Frasa 'Keturunan PKI' adalah prahara. Istilah ini sudah menjadi senjata ampuh untuk melabeli orang-orang yang berseberangan dalam kepentingan politik. Sejak Era Orde Baru hingga sekarang ini, pelabelan seperti ini masih saja terjadi. Di Pilkada Sumbar 2020, label ini ikut bermunculan. Kandidat petahana yang berpeluang menang lebih besar, difitnah sebagai 'anak PKI'. Parahnya, tuduhan tidak berdasar itu, justru disuarakan pertama kali oleh media daring nasional, Akurat.co.
Media itu memang telah meminta maaf. Mereka mengaku teledor karena menerbitkan berita tanpa sumber yang jelas. Meski begitu, fitnah sudah terlanjur disebar, kerusakan telah terjadi, sehingga nama baik benar-benar harus dipulihkan. Wajar saja jika Gerindra, partai politik yang mengusung Nasrul Abit, masih berencana memperkarakan persoalan ini. Ini sangat penting sebagai pembelajaran, agar ke depan tidak terulang lagi trial by press, penghakiman yang dilakukan oleh media massa.
Fitnah ini menambah panjang daftar serangan kampanye hitam terhadap Wakil Gubernur Sumbar itu. Sejak awal mengumumkan untuk maju dalam Pilkada Sumbar, pasangan calon Nasrul Abit-Indra Catri (NA-IC) tidak pernah lepas dirundung serangan. Memang, sebagai kandidat petahana kans keduanya untuk menang terbuka lebar. Apalagi mereka didukung oleh Partai Gerindra, parpol peraih suara terbanyak di Sumbar pada Pileg 2019 lalu.
Bahkan menurut sejumlah hasil survei elektabilitas, jika pemilu diadakan hari ini, Gerindra masih tetap berjaya. Parpol besutan Prabowo Subianto ini akan unggul telak dengan perolehan suara lebih dari dua kali lipat dari hasil yang bisa dikumpulkan parpol yang berada di urutan kedua. Pantas saja kalau kandidat pesaing menjadikan NA-IC dan Gerindra sebagai lawan utama. Tetapi menjadi tidak pantas, ketika ada pihak-pihak yang ingin memainkan skenario keji dengan melakukan kampanye hitam.
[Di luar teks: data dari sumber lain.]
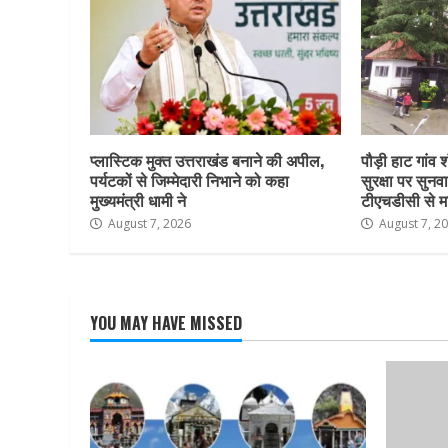
प्लास्टिक मुक्त उत्तराखंड बनाने की अपील,
पौड़ी हाट गांव श
पर्यटकों से जिम्मेदारी निभाने को कहा
सुरक्षा पर सुनवा
मुख्यमंत्री धामी ने
टीएचडीसी से म
August 7, 2026
August 7, 2
YOU MAY HAVE MISSED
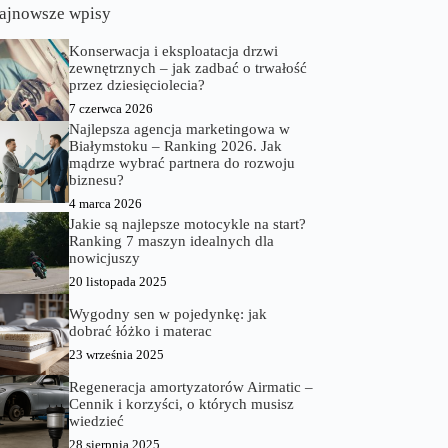
ajnowsze wpisy
Konserwacja i eksploatacja drzwi
zewnętrznych – jak zadbać o trwałość
przez dziesięciolecia?
7 czerwca 2026
Najlepsza agencja marketingowa w
Białymstoku – Ranking 2026. Jak
mądrze wybrać partnera do rozwoju
biznesu?
4 marca 2026
Jakie są najlepsze motocykle na start?
Ranking 7 maszyn idealnych dla
nowicjuszy
20 listopada 2025
Wygodny sen w pojedynkę: jak
dobrać łóżko i materac
23 września 2025
Regeneracja amortyzatorów Airmatic –
Cennik i korzyści, o których musisz
wiedzieć
28 sierpnia 2025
Sejak awal fitnah 'anak PKI' ini muncul ke permukaan, sudah tersaji banyak keganjilan. Pertama, berita tanpa sumber yang jelas ini hanya bertahan selama beberapa menit. Awak redaksi menghapusnya karena menilai berita itu bukan produk jurnalistik, melainkan hanya tulisan opini dari penulis. Kedua, berita itu terkesan disebarluaskan dengan cepat dan terburu-buru. Mungkin mereka sudah mengira, tulisan itu tidak akan bertahan lama di laman situs berita.
Ketiga, para pendengung media sosial yang gencar menyebarkan tulisan itu adalah kelompok yang sering menyerang para kandidat pilkada lainnya. Anehnya, yang mereka serang biasanya hanya dua kandidat saja, sementara yang dua lainnya nyaris tidak pernah disebut sama sekali. Kedua kandidat yang tidak pernah 'disenggol' itu adalah calon yang elektabilitasnya di sejumlah lembaga survei politik paling rendah dan paling tinggi.
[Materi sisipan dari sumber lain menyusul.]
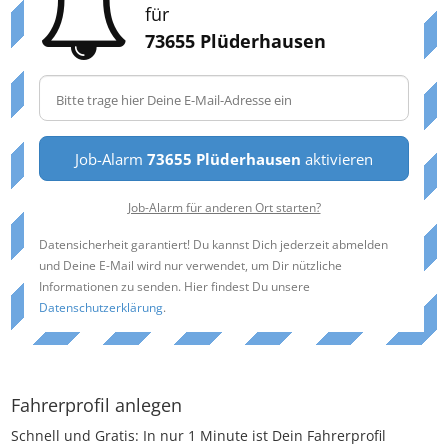
für
73655 Plüderhausen
Job-Alarm
73655 Plüderhausen
aktivieren
Job-Alarm für anderen Ort starten?
Datensicherheit garantiert! Du kannst Dich jederzeit abmelden
und Deine E-Mail wird nur verwendet, um Dir nützliche
Informationen zu senden. Hier findest Du unsere
Datenschutzerklärung
.
Fahrerprofil anlegen
Schnell und Gratis: In nur 1 Minute ist Dein Fahrerprofil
Karena itulah, pihak penyelenggara pilkada, baik itu Komisi Pemilihan Umum (KPU) dan Badan Pengawas Pemilu (Bawaslu) harus mencermati persoalan ini. Begitu pula dengan aparat Kepolisian, yang semestinya mengusut siapa aktor intelektual di balik semua fitnah ini. Pasalnya, kampanye hitam termasuk dalam pelanggaran pidana. Pelakunya bisa dijatuhi hukuman penjara dan denda. Rasanya tidak sulit bagi aparat untuk mengungkap siapa dalangnya. Apalagi, jika melihat konteks besarnya, siapa lagi yang diuntungkan dari pemberitaan fitnah terhadap seorang kandidat, selain lawan politiknya dalam ajang kontestasi?